Haru. Tentu saja. Tiga jam adalah penerbangan domestik yang menurut saya merupakan jarak tempuh yang lama, apalagi plus harus transit dulu di Kualanamu Medan setelah dua jam merasa tidak sabar dari Jakarta, dan kemudian melanjutkan terbang lagi ke Banda Aceh selama 45-60 menit lagi. 

Kenapa haru? Mungkin karena penerbangan saya siang itu diwarnai pemandangan langit terik, dengan awan gemuk-gemuk seperti karpet, dan rasa penasaran, semua hal tentang Aceh di otak saya sebulan ke belakang yang saya dapat dari berbagai sumber, sesaat kemudian akan saya temui langsung dengan mata kepala saya sendiri.

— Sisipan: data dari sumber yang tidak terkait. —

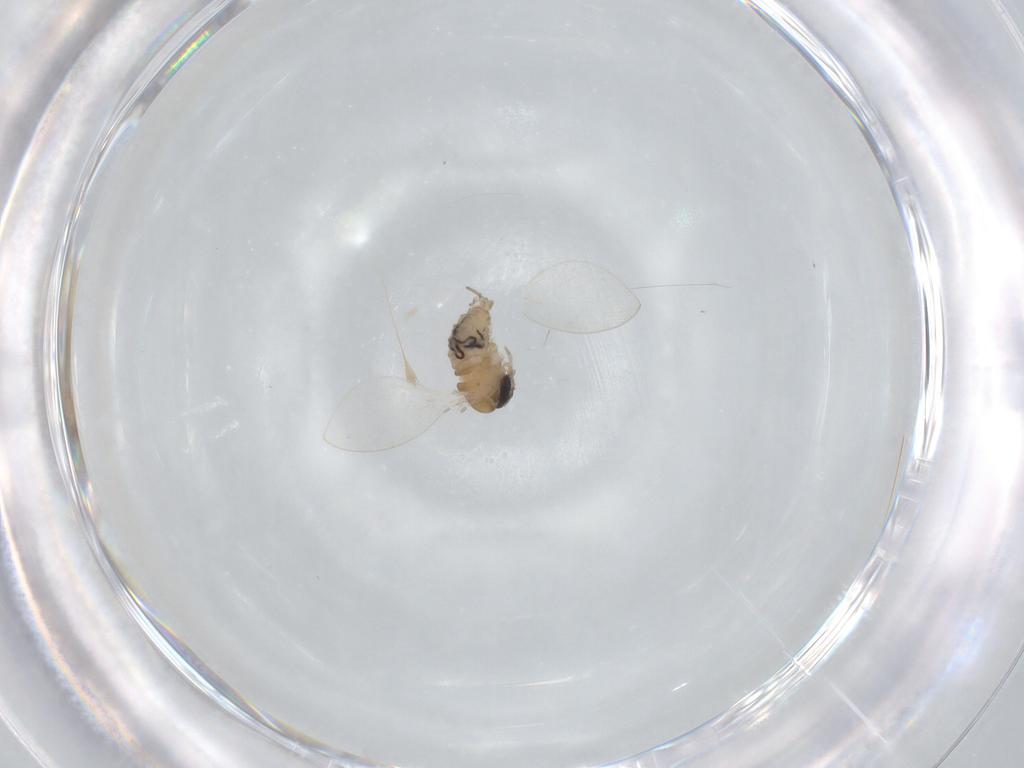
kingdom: Animalia
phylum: Arthropoda
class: Insecta
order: Diptera
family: Psychodidae
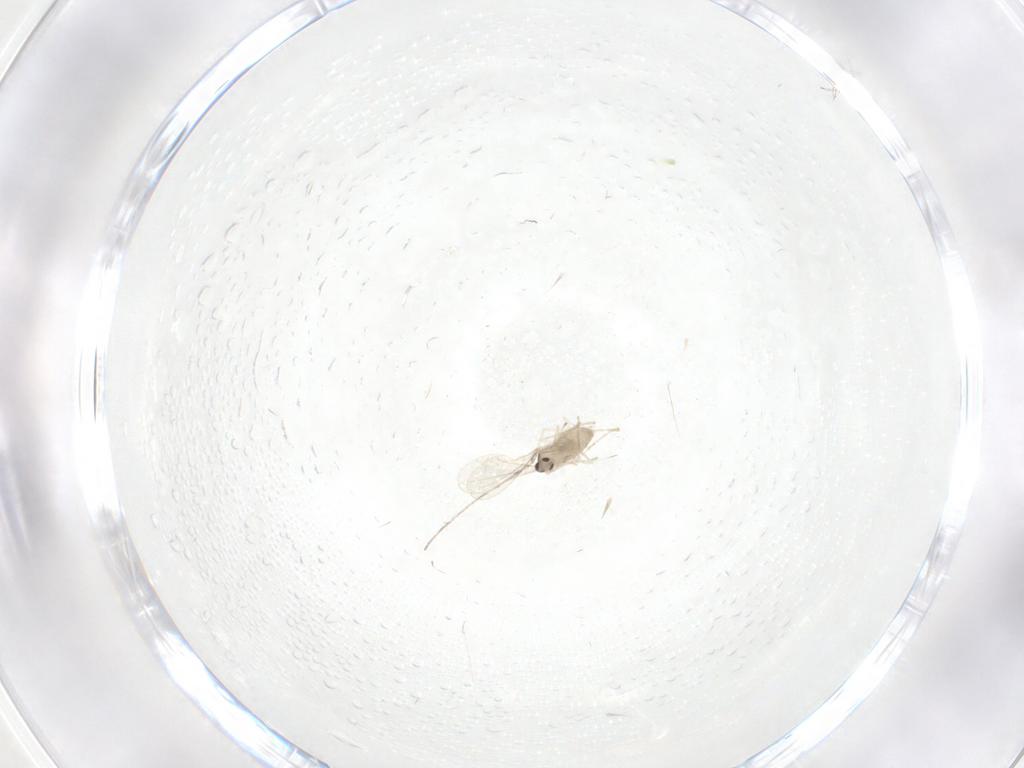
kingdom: Animalia
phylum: Arthropoda
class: Insecta
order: Diptera
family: Cecidomyiidae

Ya, perjalanan ke Aceh memang mimpi saya. Aceh adalah salah satu must visit place before die versi saya di Indonesia. Serambi Mekkah adalah alasan kuatnya. Dimana hukum Islam masih berjalan benar di sana, dan tentu saja cerita-cerita tentang Rubiah, pulau tempat orang Indonesia dulu berangkat haji, sampai cerita pahlawan-pahlawan wanita dari Aceh yang punya nyali tidak kalah dengan prianya.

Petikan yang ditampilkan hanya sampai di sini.